Antigen presentation to the T cells leads to their activation. CD4+ T cells then activate B cells, which begin to produce specific antibodies against the virus. CD8+ T cells are cytotoxic and kill the cells that are infected by viruses.

Activated T cells begin to produce cytokines, which results in an immune-amplifying cascade of cellular signals. The persistence of the virus leads to ongoing cytokine release, which suppresses several subsets of T cells. CD8 T cells promote the production of antiviral proteins that can shield healthy cells from the virus. This can be inhibited by accessory viral proteins.

The interactions between viruses and infected cells lead to the production of large amounts of cytokines, including interleukins from the infected cells. The result is the recruitment of more immune cells, both lymphocytes, and leukocytes, to the site of infection, to destroy infected cells and neutralize the virus.

Harvesting hyperimmune plasma

And now, doctors are making use of this efficient, though time-intensive, immune response to help those who are desperately sick with COVID-19. Across the USA, a hundred laboratories have collaborated to produce convalescent plasma to stem the tide of COVID-19 patients. Having received FDA approval, US doctors can use compassionate care rules to give this plasma to patients.

In the UK, the NHS is planning to adapt the technique called passive immunization. Doctors will carefully harvest blood plasma from people who have had the illness and recovered and consequently have hyperimmune blood. This means they have high levels of anti-SARS-CoV-2 antibodies.

The plasma will come from convalescents who have recovered from the illness. The plasma will be used in the setting of several clinical trials, possibly funded by medical research funding organizations, such as the National Institute for Health Research. However, researchers can expect a swifter start-up for the trials than the normal months to years required for approval. This is because of the urgent need for a solution to the sheer number of cases (almost 20,000) overwhelming the UK’s healthcare system. This precious fluid will be used to treat patients with COVID-19 pneumonia to reduce the demand for ventilators, which are rapidly running out. Healthcare workers and family members of COVID-19 patients will also be offered plasma treatment to help arrest viral spread. This will ease the burden on the NHS.

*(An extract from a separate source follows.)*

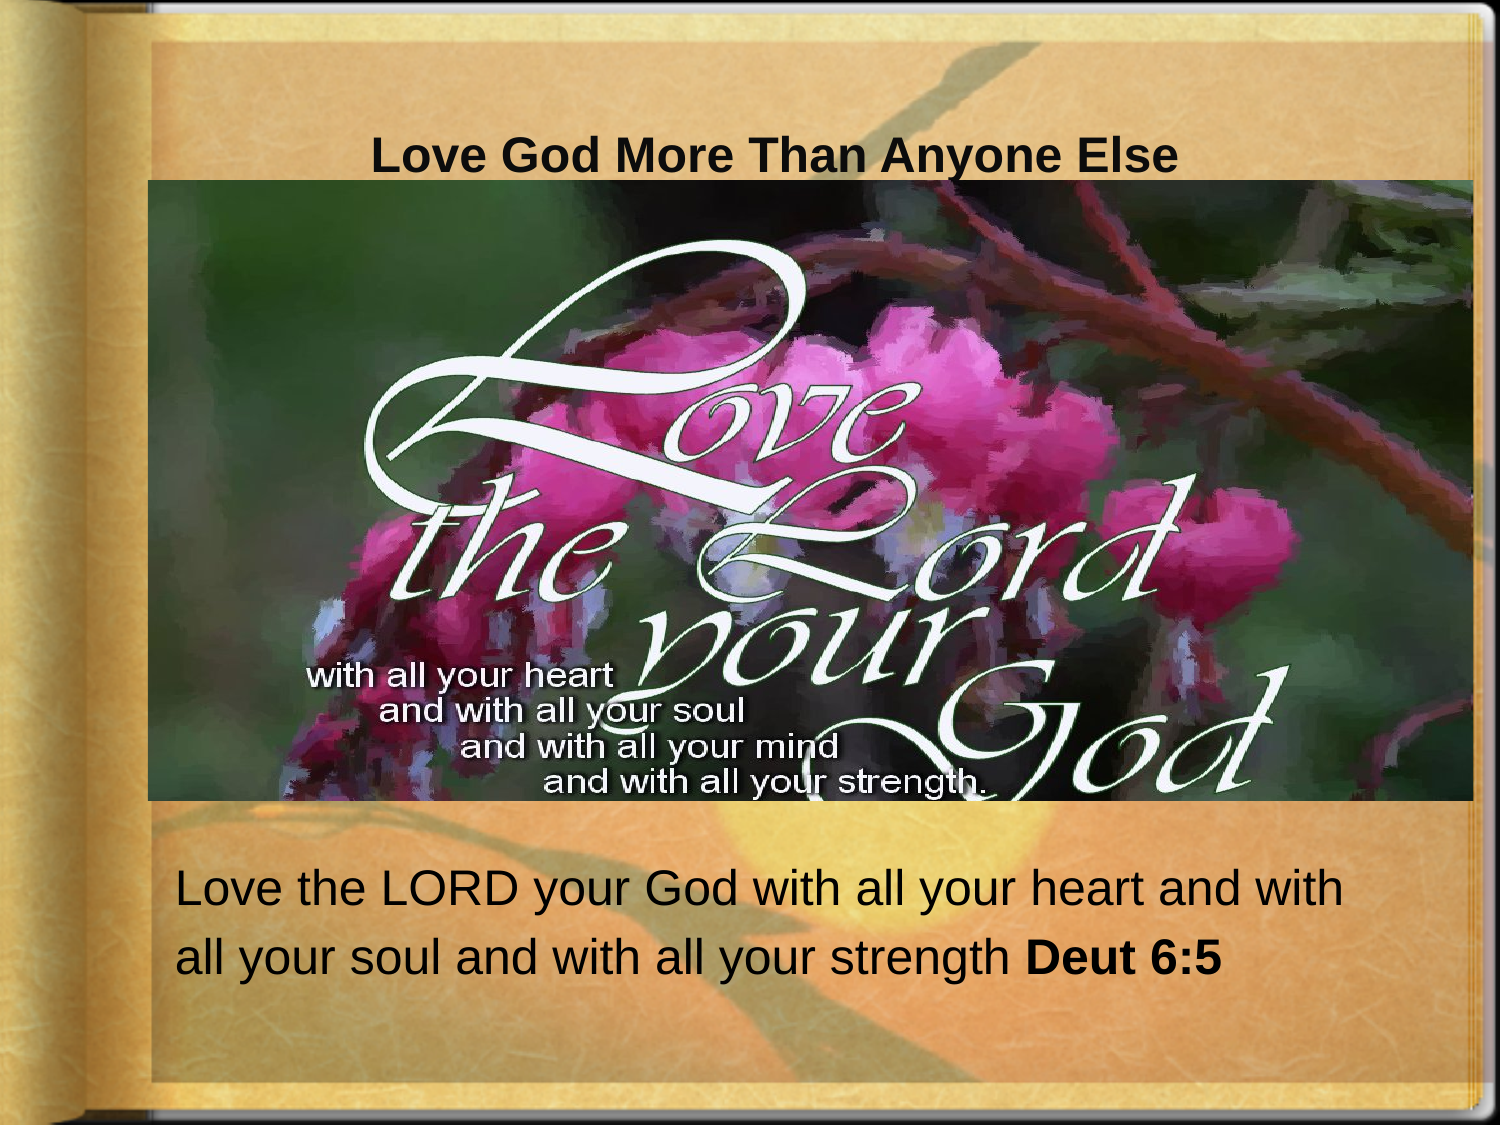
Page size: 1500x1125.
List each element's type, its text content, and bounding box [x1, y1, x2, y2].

list Love the Lord your God with all your heart and with all your soul and with all your strength Deut 6:5 [159, 838, 1391, 1024]
title Love God More Than Anyone Else [178, 45, 1372, 178]
picture [0, 0, 1500, 1125]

Researcher David Tappin says, “Trials need to be undertaken, otherwise we will not know if this intervention is effective and worthwhile.” The trials will be conducted in parallel using convalescent plasma in several London hospitals. NHS Blood and Transplant have already started to look for convalescents who are eligible.

Experts feel the most significant effect could be seen when the plasma is given early in the course of the disease before the patient becomes severely sick. One specialist thinks the effect of a single infusion could keep the recipient immune for weeks on end.

However, says US infectious disease expert Arturo Casadevall, “The Chinese have been using it, and they are reporting good results, but it needs to be tested. This is not a panacea or a miracle cure; it’s something to try and put in place to see if we can help stem the epidemic.”